# integrate

• April 21st 2010, 04:30 PM
bhuang
integrate
Show that the integral of e^(-kx)dx from 0 to 1 is 1/k(1-e^-k).
When I integrate from and calculate from 0 to 1, I get k(1-e^-k) instead of 1/k.

My solution is...

[-ke^(-kx)] upper limit 1, lower limit 0
= -ke^(-k) +k
= k(-e^(-k) +1)

Where did I go wrong?
• April 21st 2010, 04:36 PM
pickslides
$\int e^{-kx}~dx = \frac{-1}{k}e^{-kx} \neq -ke^{-kx}$
• April 21st 2010, 04:54 PM
bhuang
I don't follow...
• April 21st 2010, 05:00 PM
harish21
Quote:

Originally Posted by bhuang
I don't follow...

let $u = -kx \implies du = -k dx$

$\therefore dx = \frac{du}{-k}$

$\int \frac{e^u \times du}{-k} = \frac{-1}{k} e^u$

substitute back u = -kx, you have:

$\frac{-1}{k} e^{-kx}$. Plug in the upper and lower limits in this expression.
• April 21st 2010, 05:08 PM
bhuang
Thanks!

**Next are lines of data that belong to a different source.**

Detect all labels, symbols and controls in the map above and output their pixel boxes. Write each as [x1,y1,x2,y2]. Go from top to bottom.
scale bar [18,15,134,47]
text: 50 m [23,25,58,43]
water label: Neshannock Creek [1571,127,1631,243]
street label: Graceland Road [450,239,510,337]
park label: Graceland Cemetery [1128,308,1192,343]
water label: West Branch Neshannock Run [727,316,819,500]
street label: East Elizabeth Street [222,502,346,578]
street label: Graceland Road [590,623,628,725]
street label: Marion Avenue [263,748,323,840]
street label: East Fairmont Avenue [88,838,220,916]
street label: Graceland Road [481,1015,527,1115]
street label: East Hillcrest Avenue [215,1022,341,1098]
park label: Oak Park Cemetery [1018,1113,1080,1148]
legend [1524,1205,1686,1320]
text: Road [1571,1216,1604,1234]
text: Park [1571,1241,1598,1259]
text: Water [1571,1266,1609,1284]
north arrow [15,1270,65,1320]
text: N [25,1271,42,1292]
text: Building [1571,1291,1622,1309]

I can do it through substitution, but I'm just wondering why the way I did it did not work. I just followed the rule that the derivative of a function in the form: f(x) = e^(g(x)) is e^(g(x)) x g'(x).
• April 21st 2010, 05:20 PM
pickslides
Quote:

Originally Posted by bhuang
Thanks! I can do it through substitution, but I'm just wondering why the way I did it did not work. I just followed the rule that the derivative of a function in the form: f(x) = e^(g(x)) is e^(g(x)) x g'(x).

Because that is the rule for a derivative, you are integrating.
• April 21st 2010, 05:29 PM
bhuang
woooooooooow :| thanks!